# Exercise
Every entry below should appear in the answer exactly as written, apart from the pictures.

···

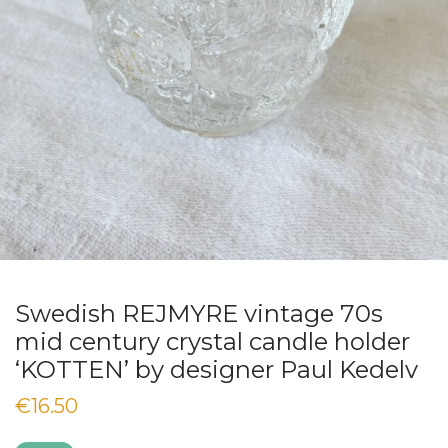
Swedish REJMYRE vintage 70s
mid century crystal candle holder
‘KOTTEN’ by designer Paul Kedelv
€
16.50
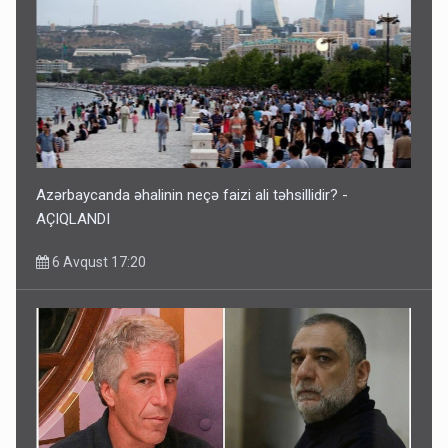
Azərbaycanda əhalinin neçə faizi ali təhsillidir? -
AÇIQLANDI
6 Avqust 17:20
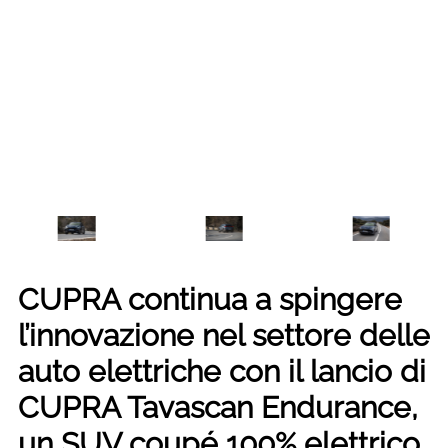
CUPRA continua a spingere
l’innovazione nel settore delle
auto elettriche con il lancio di
CUPRA Tavascan Endurance,
un SUV coupé 100% elettrico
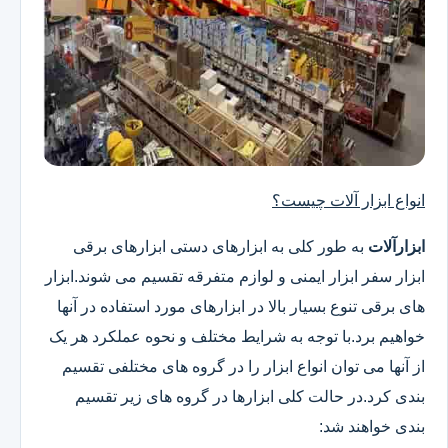
انواع ابزار آلات چیست؟
ابزارآلات
به طور کلی به ابزارهای دستی ابزارهای برقی
ابزار سفر ابزار ایمنی و لوازم متفرقه تقسیم می شوند.ابزار
های برقی تنوع بسیار بالا در ابزارهای مورد استفاده در آنها
خواهیم برد.با توجه به شرایط مختلف و نحوه عملکرد هر یک
از آنها می توان انواع ابزار را در گروه های مختلفی تقسیم
بندی کرد.در حالت کلی ابزارها در گروه های زیر تقسیم
بندی خواهند شد:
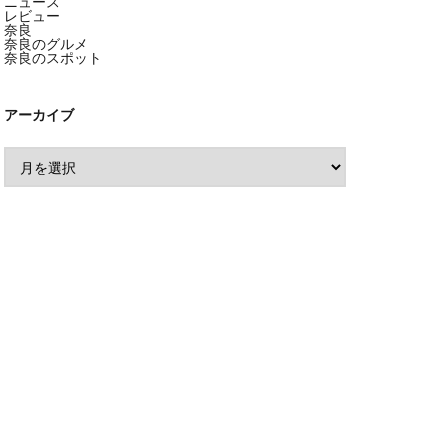
ニュース
レビュー
奈良
奈良のグルメ
奈良のスポット
アーカイブ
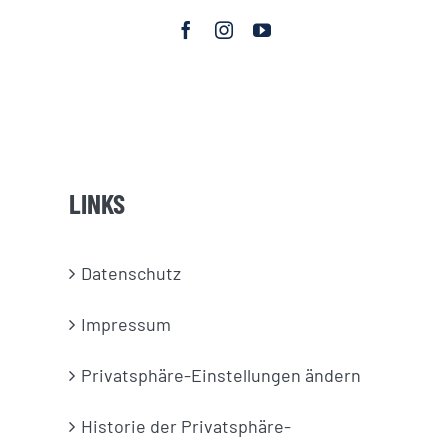
LINKS
Datenschutz
Impressum
Privatsphäre-Einstellungen ändern
Historie der Privatsphäre-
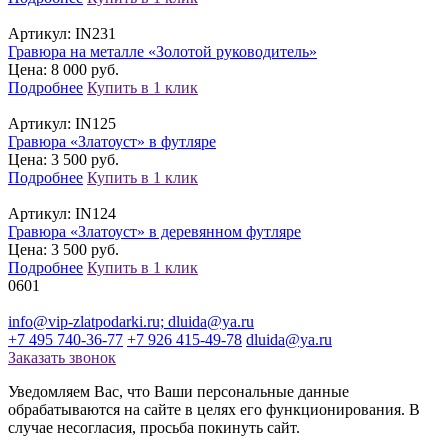
Артикул:
IN231
Гравюра на металле «Золотой руководитель»
Цена: 8 000 руб.
Подробнее
Купить в 1 клик
Артикул:
IN125
Гравюра «Златоуст» в футляре
Цена: 3 500 руб.
Подробнее
Купить в 1 клик
Артикул:
IN124
Гравюра «Златоуст» в деревянном футляре
Цена: 3 500 руб.
Подробнее
Купить в 1 клик
06
01
info@vip-zlatpodarki.ru; dluida@ya.ru
+7 495 740-36-77
+7 926 415-49-78
dluida@ya.ru
Заказать звонок
Уведомляем Вас, что Ваши персональные данные
обрабатываются на сайте в целях его функционирования. В
случае несогласия, просьба покинуть сайт.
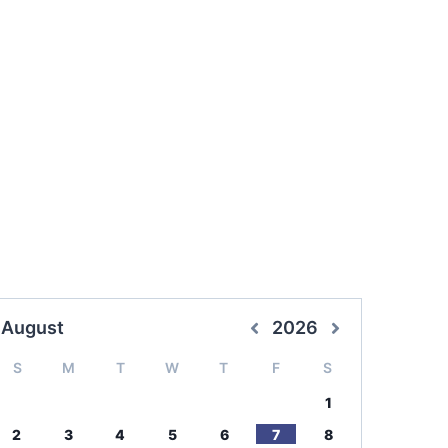
August
2026
S
M
T
W
T
F
S
1
2
3
4
5
6
7
8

···

# Answer to this problem
Swedish REJMYRE vintage 70s
mid century crystal candle holder
‘KOTTEN’ by designer Paul Kedelv
€
16.50
Azərbaycanda əhalinin neçə faizi ali təhsillidir? -
AÇIQLANDI
6 Avqust 17:20
CUPRA continua a spingere
l’innovazione nel settore delle
auto elettriche con il lancio di
CUPRA Tavascan Endurance,
un SUV coupé 100% elettrico
انواع ابزار آلات چیست؟
ابزارآلات
به طور کلی به ابزارهای دستی ابزارهای برقی
ابزار سفر ابزار ایمنی و لوازم متفرقه تقسیم می شوند.ابزار
های برقی تنوع بسیار بالا در ابزارهای مورد استفاده در آنها
خواهیم برد.با توجه به شرایط مختلف و نحوه عملکرد هر یک
از آنها می توان انواع ابزار را در گروه های مختلفی تقسیم
بندی کرد.در حالت کلی ابزارها در گروه های زیر تقسیم
بندی خواهند شد:
ニュース
レビュー
奈良
奈良のグルメ
奈良のスポット
アーカイブ
LINKS
Datenschutz
Impressum
Privatsphäre-Einstellungen ändern
Historie der Privatsphäre-
Артикул:
IN231
Гравюра на металле «Золотой руководитель»
Цена: 8 000 руб.
Подробнее
Купить в 1 клик
Артикул:
IN125
Гравюра «Златоуст» в футляре
Цена: 3 500 руб.
Подробнее
Купить в 1 клик
Артикул:
IN124
Гравюра «Златоуст» в деревянном футляре
Цена: 3 500 руб.
Подробнее
Купить в 1 клик
06
01
info@vip-zlatpodarki.ru; dluida@ya.ru
+7 495 740-36-77
+7 926 415-49-78
dluida@ya.ru
Заказать звонок
Уведомляем Вас, что Ваши персональные данные
обрабатываются на сайте в целях его функционирования. В
случае несогласия, просьба покинуть сайт.
August
2026
S
M
T
W
T
F
S
1
2
3
4
5
6
7
8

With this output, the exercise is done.